**Given information:**
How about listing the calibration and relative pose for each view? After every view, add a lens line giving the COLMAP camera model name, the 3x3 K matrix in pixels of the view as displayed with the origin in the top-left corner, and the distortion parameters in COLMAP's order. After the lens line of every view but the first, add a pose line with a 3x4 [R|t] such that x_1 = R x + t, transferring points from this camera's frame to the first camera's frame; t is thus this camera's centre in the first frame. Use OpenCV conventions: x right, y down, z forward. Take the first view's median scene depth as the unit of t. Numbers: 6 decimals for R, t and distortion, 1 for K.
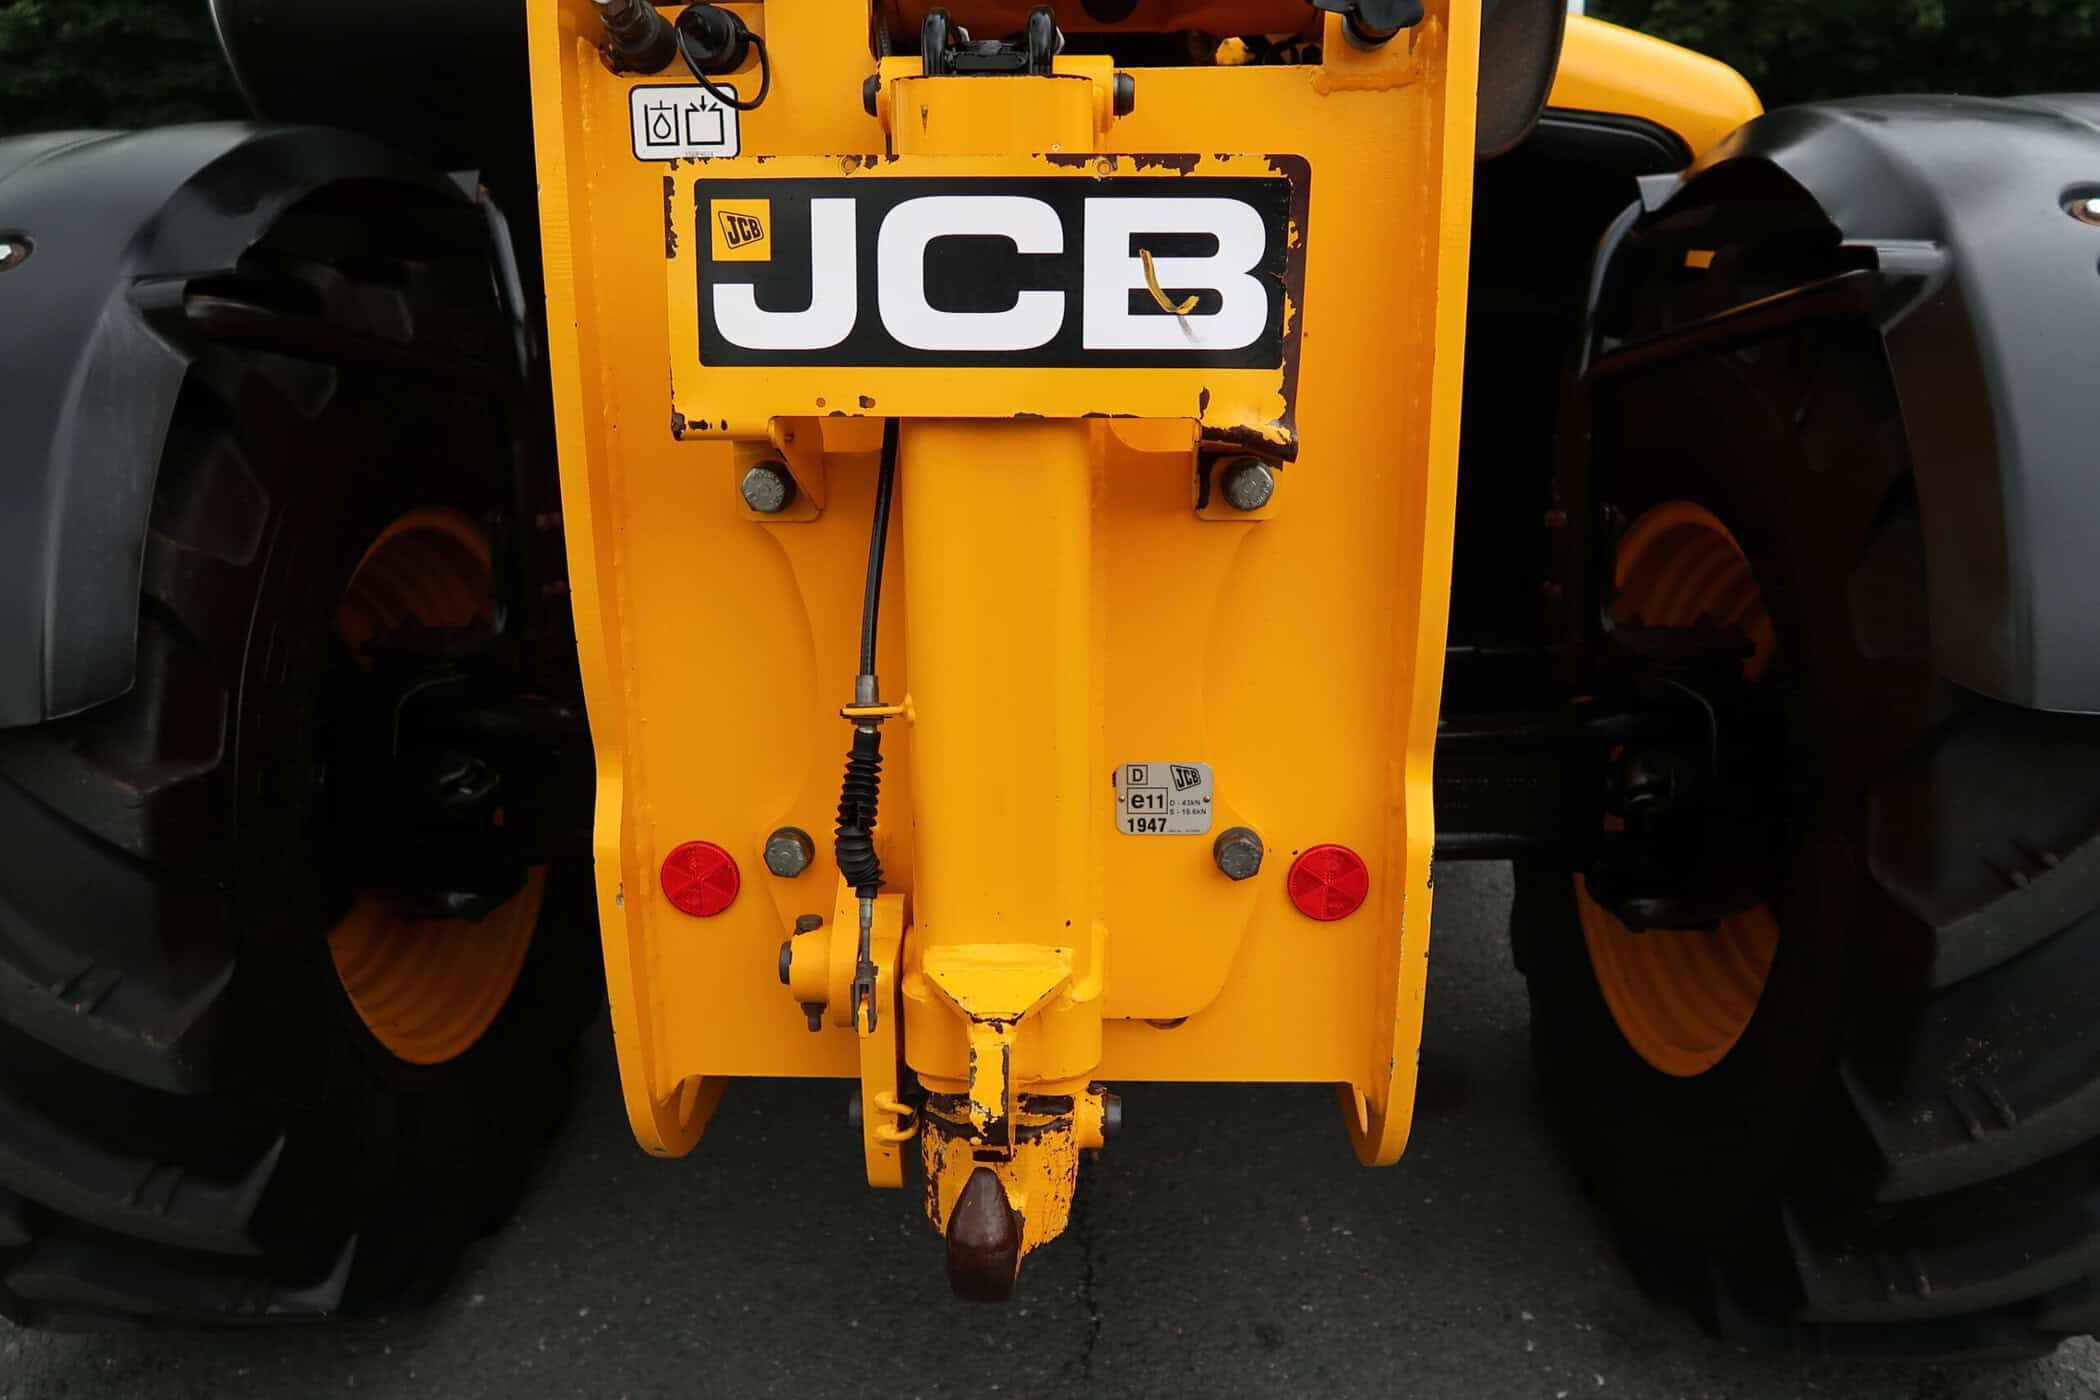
lens RADIAL K [[1438.0, 0, 1050.3], [0, 1438.0, 696.2], [0, 0, 1]] dist [-0.025433, 0.007597]
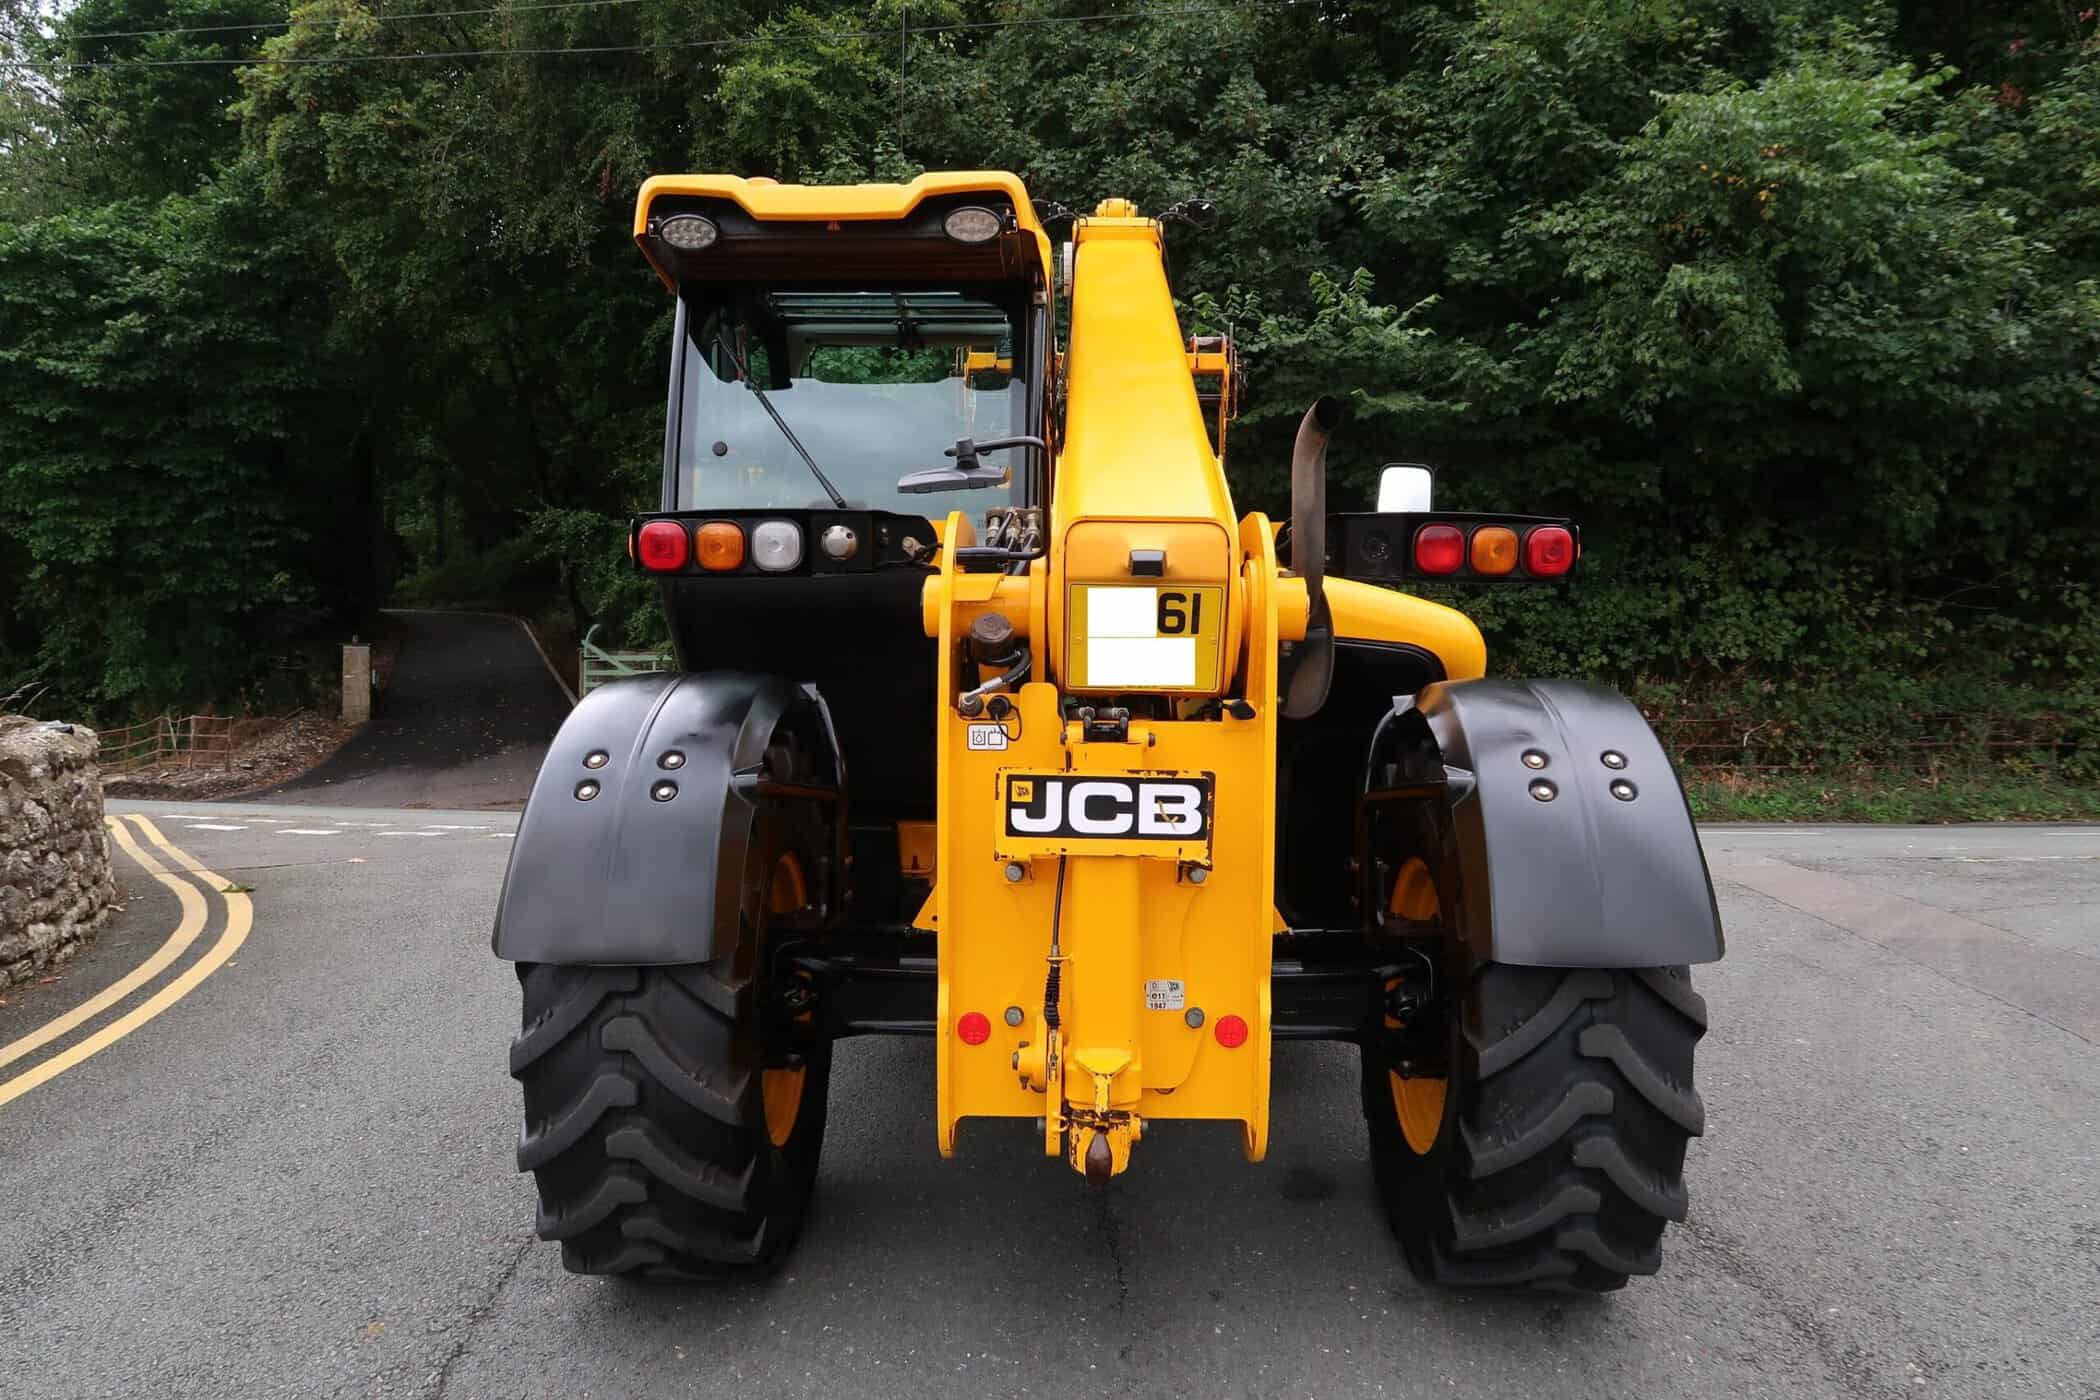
lens RADIAL K [[1438.0, 0, 1050.6], [0, 1438.0, 694.9], [0, 0, 1]] dist [-0.025433, 0.007597]
pose [[0.999794, 0.013363, 0.015277, -0.175582], [-0.010458, 0.984243, -0.176511, -0.000656], [-0.017395, 0.176315, 0.984180, -1.651905]]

**Exercise objective:** Copy out every line above verbatim, without the pictures.

**Answer to this exercise:**
How about listing the calibration and relative pose for each view? After every view, add a lens line giving the COLMAP camera model name, the 3x3 K matrix in pixels of the view as displayed with the origin in the top-left corner, and the distortion parameters in COLMAP's order. After the lens line of every view but the first, add a pose line with a 3x4 [R|t] such that x_1 = R x + t, transferring points from this camera's frame to the first camera's frame; t is thus this camera's centre in the first frame. Use OpenCV conventions: x right, y down, z forward. Take the first view's median scene depth as the unit of t. Numbers: 6 decimals for R, t and distortion, 1 for K.
lens RADIAL K [[1438.0, 0, 1050.3], [0, 1438.0, 696.2], [0, 0, 1]] dist [-0.025433, 0.007597]
lens RADIAL K [[1438.0, 0, 1050.6], [0, 1438.0, 694.9], [0, 0, 1]] dist [-0.025433, 0.007597]
pose [[0.999794, 0.013363, 0.015277, -0.175582], [-0.010458, 0.984243, -0.176511, -0.000656], [-0.017395, 0.176315, 0.984180, -1.651905]]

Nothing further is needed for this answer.